With the SEC releasing detailed instructions and guidelines for Chinese companies wanting to list in New York, stocks see an influx of flows.
The SEC has finally helped lay out a roadmap for Chinese companies hoping to launch their initial public offerings (IPOs) in the U.S. According to Reuters, companies from China are being given clear guidelines on their disclosure requirements, which include the disclosing offshore vehicles known as variable interest entities (VIEs) of the companies.
Last month saw a freeze of all Chinese IPOs in the U.S. as SEC Chair Gensler brought to a halt what had been a record influx of companies from China to list in the U.S. The first seven months of 2020 brought in a record $12.8 billion from Chinese IPOs.
In a letter seen by Reuters from the SEC, companies seeking to list are now asked to “please describe how this type of corporate structure may affect investors and the value of their investment, including how and why the contractual arrangements may be less effective than direct ownership, and that the company may incur substantial costs to enforce the terms of the arrangements.”

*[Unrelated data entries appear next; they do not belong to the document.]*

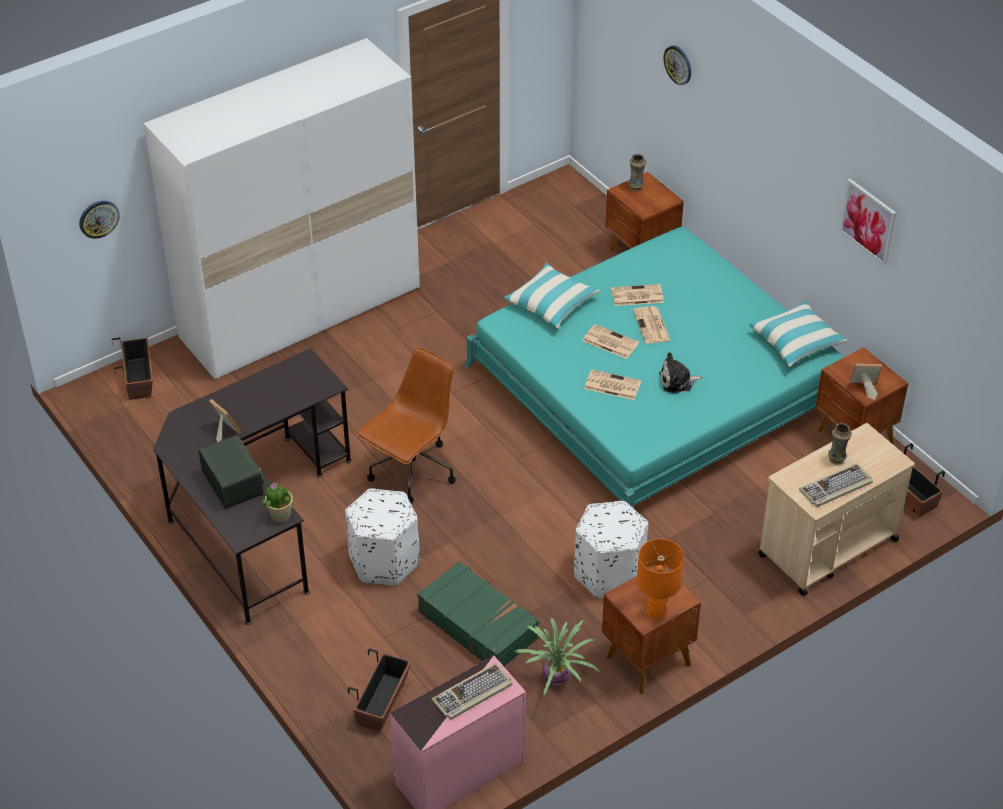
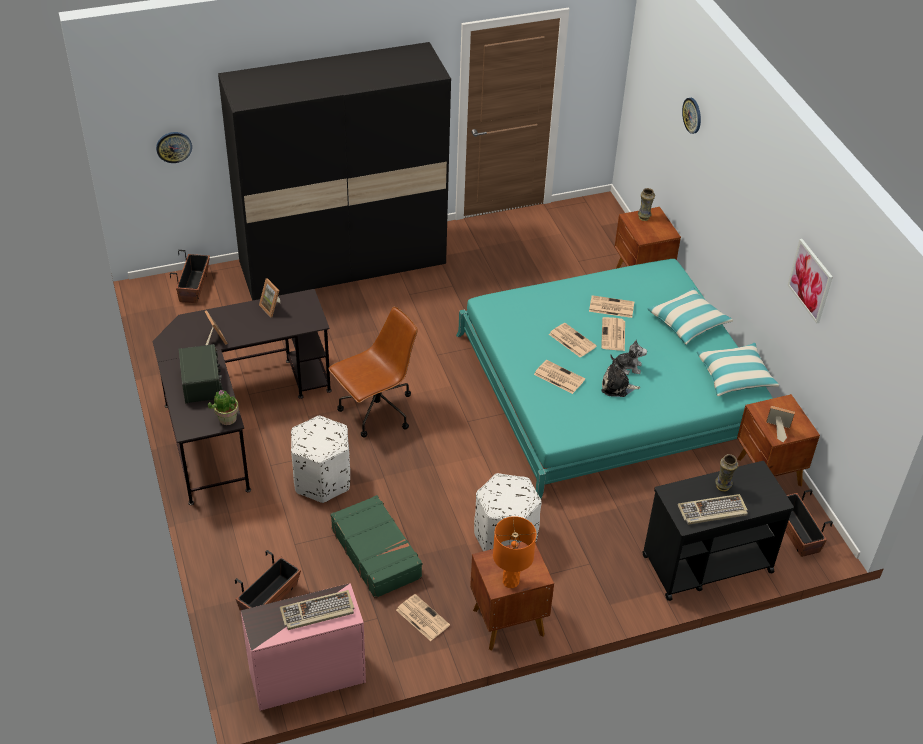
camera: 15 degrees right, 0 degrees up
(273, 380) = (272, 308): none -> picture frame
(301, 312) = (343, 263): white wardrobe -> black wardrobe
(551, 303) = (536, 298): pillow -> pillow (688, 322)
(555, 679) = (421, 617): potted plant -> newspaper
(680, 357) = (628, 367): none -> plush toy
(827, 547) = (706, 563): beige cart -> black cart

The SEC has also added a disclosure agreement for Chinese companies that investors are not able to “hold equity interests in the Chinese operating company.”
While the stipulations are stringent, they are finally providing guidelines in a period of uncertainty, and China-listed stocks are seeing an uptick in inflows again.
KWEB Records Massive Inflows
Yesterday saw inflows of $514.97 million into the KraneShares CSI China Internet ETF (KWEB). It is a fund whose securities have been heavily affected by regulations, and yet it continues to see massive inflows as investors buy the dip.
Chart from eftdb.com
KWEB tracks the CSI Overseas China Internet Index and measures the performance of publicly traded companies outside of mainland China that operate within China’s internet and internet-related sectors.
This includes companies that develop and market internet software and services, provide retail or commercial services via the internet, develop and market mobile software, and manufacture entertainment and educational software for home use.
KWEB provides exposure to the Chinese internet equivalents of Google, Facebook, Amazon, eBay, and the like, all companies that benefit from a growing user base within China, as well as a growing middle class.
The ETF has an annual expense ratio of 0.73%.